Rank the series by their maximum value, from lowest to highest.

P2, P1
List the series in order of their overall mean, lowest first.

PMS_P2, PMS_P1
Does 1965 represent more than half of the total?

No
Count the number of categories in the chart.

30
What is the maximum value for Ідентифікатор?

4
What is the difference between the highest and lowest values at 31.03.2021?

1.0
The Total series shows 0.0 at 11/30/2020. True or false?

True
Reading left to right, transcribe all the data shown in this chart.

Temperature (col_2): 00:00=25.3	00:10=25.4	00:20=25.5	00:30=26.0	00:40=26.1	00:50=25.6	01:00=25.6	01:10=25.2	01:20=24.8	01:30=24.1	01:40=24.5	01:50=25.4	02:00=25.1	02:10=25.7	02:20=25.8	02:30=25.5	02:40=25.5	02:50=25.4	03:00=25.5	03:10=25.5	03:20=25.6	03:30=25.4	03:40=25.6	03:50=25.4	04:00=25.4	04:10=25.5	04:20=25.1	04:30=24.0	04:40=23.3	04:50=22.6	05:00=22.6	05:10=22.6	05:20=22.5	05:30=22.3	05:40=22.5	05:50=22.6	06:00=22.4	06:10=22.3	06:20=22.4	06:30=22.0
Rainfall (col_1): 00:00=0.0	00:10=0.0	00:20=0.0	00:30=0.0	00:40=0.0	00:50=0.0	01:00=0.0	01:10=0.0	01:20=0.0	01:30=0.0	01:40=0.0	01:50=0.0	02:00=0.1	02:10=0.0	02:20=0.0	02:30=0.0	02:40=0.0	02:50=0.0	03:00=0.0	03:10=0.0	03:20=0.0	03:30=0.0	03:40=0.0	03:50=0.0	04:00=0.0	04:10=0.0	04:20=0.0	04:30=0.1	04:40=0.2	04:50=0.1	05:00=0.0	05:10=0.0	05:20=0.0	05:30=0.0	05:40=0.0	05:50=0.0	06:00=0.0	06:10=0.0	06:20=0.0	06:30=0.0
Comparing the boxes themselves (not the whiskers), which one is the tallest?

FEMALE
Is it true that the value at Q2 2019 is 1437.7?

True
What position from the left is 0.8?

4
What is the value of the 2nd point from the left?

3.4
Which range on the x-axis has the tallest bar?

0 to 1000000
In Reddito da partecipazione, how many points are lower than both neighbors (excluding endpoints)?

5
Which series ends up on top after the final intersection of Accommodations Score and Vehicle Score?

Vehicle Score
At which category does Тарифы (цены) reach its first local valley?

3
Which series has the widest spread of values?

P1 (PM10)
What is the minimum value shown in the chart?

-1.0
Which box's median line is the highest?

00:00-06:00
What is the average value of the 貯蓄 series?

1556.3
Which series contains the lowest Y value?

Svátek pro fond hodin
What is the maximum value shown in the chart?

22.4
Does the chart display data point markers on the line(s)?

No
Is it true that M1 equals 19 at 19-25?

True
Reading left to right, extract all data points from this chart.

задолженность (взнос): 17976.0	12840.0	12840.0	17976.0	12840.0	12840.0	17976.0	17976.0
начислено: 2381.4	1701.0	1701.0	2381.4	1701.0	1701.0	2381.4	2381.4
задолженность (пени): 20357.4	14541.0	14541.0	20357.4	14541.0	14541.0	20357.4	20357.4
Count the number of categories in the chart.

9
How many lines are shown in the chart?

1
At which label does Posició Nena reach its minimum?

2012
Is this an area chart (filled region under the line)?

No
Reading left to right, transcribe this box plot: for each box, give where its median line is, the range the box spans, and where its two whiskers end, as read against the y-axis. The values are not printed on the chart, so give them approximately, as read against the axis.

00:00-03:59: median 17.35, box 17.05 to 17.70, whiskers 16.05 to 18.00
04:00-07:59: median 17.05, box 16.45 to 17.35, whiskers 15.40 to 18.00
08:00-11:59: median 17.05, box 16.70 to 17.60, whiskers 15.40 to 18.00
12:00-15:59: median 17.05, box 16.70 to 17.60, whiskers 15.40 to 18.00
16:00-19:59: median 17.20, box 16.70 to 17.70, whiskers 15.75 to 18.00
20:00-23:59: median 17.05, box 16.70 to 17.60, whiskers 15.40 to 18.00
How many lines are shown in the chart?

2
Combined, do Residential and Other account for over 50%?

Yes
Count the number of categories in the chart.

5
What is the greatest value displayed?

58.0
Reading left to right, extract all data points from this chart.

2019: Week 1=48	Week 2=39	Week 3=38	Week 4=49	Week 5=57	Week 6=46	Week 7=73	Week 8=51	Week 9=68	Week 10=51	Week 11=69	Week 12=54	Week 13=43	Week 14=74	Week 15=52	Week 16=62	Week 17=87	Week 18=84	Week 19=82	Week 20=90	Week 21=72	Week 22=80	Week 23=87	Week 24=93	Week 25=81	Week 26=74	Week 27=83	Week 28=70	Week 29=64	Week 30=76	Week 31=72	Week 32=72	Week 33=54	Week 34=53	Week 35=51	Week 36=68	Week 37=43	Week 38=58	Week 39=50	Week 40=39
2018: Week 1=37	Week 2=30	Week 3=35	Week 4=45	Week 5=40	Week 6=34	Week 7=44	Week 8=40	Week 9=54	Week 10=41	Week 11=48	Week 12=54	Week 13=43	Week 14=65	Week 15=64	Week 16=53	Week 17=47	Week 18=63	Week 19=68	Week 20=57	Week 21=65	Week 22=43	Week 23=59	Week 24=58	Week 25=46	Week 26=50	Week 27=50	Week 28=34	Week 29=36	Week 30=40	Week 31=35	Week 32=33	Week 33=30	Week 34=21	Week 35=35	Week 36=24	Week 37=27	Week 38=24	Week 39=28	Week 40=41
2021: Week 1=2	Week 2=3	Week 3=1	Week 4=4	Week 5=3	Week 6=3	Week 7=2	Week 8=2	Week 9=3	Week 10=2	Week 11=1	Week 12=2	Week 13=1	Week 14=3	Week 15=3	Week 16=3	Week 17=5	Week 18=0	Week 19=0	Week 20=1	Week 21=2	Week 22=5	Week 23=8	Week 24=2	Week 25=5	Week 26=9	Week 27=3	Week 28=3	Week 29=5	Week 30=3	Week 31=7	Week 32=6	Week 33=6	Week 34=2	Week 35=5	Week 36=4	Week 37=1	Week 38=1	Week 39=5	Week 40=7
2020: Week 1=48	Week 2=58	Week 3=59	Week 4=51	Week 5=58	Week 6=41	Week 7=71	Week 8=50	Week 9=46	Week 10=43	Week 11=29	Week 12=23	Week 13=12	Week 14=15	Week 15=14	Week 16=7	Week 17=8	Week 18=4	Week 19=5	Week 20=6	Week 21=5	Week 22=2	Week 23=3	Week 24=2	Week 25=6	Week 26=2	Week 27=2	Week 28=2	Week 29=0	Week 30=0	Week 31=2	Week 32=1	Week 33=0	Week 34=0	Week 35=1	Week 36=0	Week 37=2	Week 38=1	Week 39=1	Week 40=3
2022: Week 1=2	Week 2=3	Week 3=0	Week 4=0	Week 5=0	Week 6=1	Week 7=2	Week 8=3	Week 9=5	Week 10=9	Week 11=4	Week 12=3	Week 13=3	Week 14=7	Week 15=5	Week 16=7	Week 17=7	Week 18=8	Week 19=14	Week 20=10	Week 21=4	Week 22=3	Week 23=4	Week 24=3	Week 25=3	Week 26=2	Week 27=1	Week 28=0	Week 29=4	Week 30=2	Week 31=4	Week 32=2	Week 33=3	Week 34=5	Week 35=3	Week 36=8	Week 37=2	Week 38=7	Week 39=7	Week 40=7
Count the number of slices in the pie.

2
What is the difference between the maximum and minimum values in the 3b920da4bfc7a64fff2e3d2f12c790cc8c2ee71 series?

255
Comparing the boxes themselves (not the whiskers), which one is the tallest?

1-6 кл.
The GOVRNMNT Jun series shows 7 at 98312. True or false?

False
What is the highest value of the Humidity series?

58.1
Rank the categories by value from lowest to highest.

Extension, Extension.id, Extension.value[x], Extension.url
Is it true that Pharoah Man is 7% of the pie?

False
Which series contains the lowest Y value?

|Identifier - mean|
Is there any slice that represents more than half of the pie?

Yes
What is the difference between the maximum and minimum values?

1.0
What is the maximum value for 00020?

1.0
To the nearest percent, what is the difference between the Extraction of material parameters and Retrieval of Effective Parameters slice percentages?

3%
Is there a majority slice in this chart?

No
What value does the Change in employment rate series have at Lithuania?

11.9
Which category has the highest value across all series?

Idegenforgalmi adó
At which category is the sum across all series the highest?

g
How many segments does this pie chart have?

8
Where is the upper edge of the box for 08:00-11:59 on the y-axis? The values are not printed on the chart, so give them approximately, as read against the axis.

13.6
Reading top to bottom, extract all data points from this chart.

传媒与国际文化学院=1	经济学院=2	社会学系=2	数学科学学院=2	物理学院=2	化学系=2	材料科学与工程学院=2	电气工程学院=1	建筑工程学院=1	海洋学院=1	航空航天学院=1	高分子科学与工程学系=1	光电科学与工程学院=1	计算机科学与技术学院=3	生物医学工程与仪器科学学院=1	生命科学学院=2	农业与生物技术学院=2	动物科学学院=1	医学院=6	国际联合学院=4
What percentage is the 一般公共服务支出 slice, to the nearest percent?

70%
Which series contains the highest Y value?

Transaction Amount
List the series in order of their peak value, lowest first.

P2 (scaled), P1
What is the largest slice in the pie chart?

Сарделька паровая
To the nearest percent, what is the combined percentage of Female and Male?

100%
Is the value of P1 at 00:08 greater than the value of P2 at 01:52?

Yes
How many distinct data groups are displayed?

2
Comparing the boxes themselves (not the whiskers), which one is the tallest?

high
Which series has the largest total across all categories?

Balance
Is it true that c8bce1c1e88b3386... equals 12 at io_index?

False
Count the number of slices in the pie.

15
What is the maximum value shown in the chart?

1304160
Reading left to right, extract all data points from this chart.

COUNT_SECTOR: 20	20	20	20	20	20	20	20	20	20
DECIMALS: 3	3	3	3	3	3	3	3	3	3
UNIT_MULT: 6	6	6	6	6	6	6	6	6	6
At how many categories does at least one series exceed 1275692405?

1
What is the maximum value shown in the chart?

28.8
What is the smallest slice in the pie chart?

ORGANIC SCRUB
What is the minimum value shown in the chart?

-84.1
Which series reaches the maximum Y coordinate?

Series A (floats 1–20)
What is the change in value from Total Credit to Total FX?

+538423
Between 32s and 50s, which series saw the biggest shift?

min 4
################
Exercise prompt –
Rewrite everything from the start of the records down to the line containing "Reading left to right, transcribe all", switching "series" to "datasets" and keeping all else unchanged.

Solution below –
Rank the datasets by their maximum value, from lowest to highest.

P2, P1
List the datasets in order of their overall mean, lowest first.

PMS_P2, PMS_P1
Does 1965 represent more than half of the total?

No
Count the number of categories in the chart.

30
What is the maximum value for Ідентифікатор?

4
What is the difference between the highest and lowest values at 31.03.2021?

1.0
The Total datasets shows 0.0 at 11/30/2020. True or false?

True
Reading left to right, transcribe all the data shown in this chart.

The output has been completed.